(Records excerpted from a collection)
== == ==

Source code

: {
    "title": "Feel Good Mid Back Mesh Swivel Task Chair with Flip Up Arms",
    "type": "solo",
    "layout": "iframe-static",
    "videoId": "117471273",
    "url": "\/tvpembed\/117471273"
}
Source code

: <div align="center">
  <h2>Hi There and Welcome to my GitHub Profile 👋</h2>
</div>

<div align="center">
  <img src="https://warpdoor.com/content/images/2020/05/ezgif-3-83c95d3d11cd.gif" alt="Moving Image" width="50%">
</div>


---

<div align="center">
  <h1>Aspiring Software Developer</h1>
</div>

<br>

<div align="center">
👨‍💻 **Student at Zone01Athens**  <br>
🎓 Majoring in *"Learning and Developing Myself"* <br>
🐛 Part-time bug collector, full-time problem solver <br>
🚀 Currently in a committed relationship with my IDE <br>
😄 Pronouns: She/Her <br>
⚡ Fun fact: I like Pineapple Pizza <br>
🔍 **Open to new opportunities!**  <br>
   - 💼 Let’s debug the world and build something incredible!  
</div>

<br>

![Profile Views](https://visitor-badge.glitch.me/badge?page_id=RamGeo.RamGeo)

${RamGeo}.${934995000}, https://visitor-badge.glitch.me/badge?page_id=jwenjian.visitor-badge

== == ==

WHAT YOU WILL DO:
All entries are to be copied exactly as they read.

YOUR RESPONSE:
Source code

: {
    "title": "Feel Good Mid Back Mesh Swivel Task Chair with Flip Up Arms",
    "type": "solo",
    "layout": "iframe-static",
    "videoId": "117471273",
    "url": "\/tvpembed\/117471273"
}
Source code

: <div align="center">
  <h2>Hi There and Welcome to my GitHub Profile 👋</h2>
</div>

<div align="center">
  <img src="https://warpdoor.com/content/images/2020/05/ezgif-3-83c95d3d11cd.gif" alt="Moving Image" width="50%">
</div>


---

<div align="center">
  <h1>Aspiring Software Developer</h1>
</div>

<br>

<div align="center">
👨‍💻 **Student at Zone01Athens**  <br>
🎓 Majoring in *"Learning and Developing Myself"* <br>
🐛 Part-time bug collector, full-time problem solver <br>
🚀 Currently in a committed relationship with my IDE <br>
😄 Pronouns: She/Her <br>
⚡ Fun fact: I like Pineapple Pizza <br>
🔍 **Open to new opportunities!**  <br>
   - 💼 Let’s debug the world and build something incredible!  
</div>

<br>

![Profile Views](https://visitor-badge.glitch.me/badge?page_id=RamGeo.RamGeo)

${RamGeo}.${934995000}, https://visitor-badge.glitch.me/badge?page_id=jwenjian.visitor-badge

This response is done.